Réforme des retraites : quand Bernard Pivot ironise sur "l'âge pivot" à 64 ans

Au lendemain des déclarations d'Édouard Philippe, annonçant un "âge pivot" de départ à la retraite à 64 ans, l'écrivain Bernard Pivot a réagi avec humour sur Twitter.

Bernard Pivot, en mai 2015.
Bernard Pivot, en mai 2015. Crédit : Thomas SAMSON / AFP
William Vuillez
William Vuillez
Journaliste RTL

Parmi les annonces faites par Édouard Philippe ce mercredi 11 décembre, certaines ont particulièrement attiré l'attention. C'est le cas pour l'âge pivot du départ à la retraite, placé à 64 ans, qui hérisse le poil des syndicats. Mais là où certains s'indignent et crient au scandale, d'autres s'en amusent au contraire. C'est le cas de Bernard Pivot, homme de lettres, écrivain et journaliste, qui a ironisé jeudi matin, sur la formulation de "l'âge pivot". 

"L'âge pivot à 64 ans ? Quelle bonne idée ! J'aime beaucoup. Je suis pour. Je suis volontaire. Merci Philippe !", a-t-il écrit dans un tweet. Invité le 4 décembre sur RTL, après sa décision de quitter l'Académie Goncourt, dont il était président depuis cinq ans, l'écrivain avait déclaré qu'il continuerait à utiliser le réseau social Twitter.

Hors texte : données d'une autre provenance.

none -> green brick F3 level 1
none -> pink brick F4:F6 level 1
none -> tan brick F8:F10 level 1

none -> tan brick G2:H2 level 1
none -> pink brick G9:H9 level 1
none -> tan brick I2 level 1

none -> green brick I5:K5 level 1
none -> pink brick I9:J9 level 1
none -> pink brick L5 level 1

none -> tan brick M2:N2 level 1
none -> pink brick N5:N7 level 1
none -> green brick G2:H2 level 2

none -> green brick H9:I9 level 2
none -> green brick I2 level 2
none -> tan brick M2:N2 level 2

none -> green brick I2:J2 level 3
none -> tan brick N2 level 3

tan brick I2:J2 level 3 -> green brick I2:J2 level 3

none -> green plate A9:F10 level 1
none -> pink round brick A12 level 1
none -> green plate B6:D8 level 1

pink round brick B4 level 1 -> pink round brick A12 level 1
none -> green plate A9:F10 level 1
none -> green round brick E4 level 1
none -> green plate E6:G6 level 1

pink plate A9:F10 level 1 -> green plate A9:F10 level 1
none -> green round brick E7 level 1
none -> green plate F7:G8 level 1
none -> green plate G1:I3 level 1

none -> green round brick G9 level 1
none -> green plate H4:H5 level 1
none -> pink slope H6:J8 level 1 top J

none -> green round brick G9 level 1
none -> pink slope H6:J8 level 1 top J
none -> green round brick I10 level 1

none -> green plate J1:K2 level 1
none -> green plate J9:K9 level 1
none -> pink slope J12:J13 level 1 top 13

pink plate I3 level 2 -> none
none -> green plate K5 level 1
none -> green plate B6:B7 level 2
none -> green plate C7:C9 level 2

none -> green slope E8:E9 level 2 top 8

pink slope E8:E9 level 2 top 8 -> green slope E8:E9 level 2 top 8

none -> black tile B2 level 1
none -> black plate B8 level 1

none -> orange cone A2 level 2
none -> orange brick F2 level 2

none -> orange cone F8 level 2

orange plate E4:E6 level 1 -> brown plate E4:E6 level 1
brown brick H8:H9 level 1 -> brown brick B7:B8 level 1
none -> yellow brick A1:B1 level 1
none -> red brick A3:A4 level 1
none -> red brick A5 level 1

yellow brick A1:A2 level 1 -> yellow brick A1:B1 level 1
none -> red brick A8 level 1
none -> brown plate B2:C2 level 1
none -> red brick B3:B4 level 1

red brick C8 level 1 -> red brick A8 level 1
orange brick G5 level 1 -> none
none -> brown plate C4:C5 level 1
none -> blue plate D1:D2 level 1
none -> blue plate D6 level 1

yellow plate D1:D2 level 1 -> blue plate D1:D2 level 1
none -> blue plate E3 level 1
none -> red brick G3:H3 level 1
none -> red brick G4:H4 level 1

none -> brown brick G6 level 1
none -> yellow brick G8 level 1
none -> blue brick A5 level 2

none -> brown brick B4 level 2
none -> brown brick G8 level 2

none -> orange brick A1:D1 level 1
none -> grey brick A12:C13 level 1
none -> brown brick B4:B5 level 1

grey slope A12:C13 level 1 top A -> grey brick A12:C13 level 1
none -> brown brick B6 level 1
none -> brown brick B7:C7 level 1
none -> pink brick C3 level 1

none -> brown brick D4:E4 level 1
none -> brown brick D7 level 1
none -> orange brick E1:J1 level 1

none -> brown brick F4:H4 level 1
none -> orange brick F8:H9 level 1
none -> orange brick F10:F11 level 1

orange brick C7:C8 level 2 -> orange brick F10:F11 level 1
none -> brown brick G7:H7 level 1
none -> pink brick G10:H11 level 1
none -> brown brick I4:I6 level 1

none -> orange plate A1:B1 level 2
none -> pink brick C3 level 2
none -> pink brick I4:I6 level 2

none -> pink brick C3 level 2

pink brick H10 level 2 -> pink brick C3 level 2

L'annonce de l'âge pivot, synonyme d'une retraite à taux pleins à 64 ans, a été vu comme le franchissement de "la ligne rouge" par Laurent Berger, secrétaire général de la CFDT. Le syndicat, pourtant favorable à un régime universel, est très remonté.

En deçà de cet âge pivot - autrement dit d'un "âge d'équilibre" ou "du taux plein", il sera toujours possible de partir mais en gagnant moins (décote), et après 64 ans de prolonger et de gagner plus (surcote).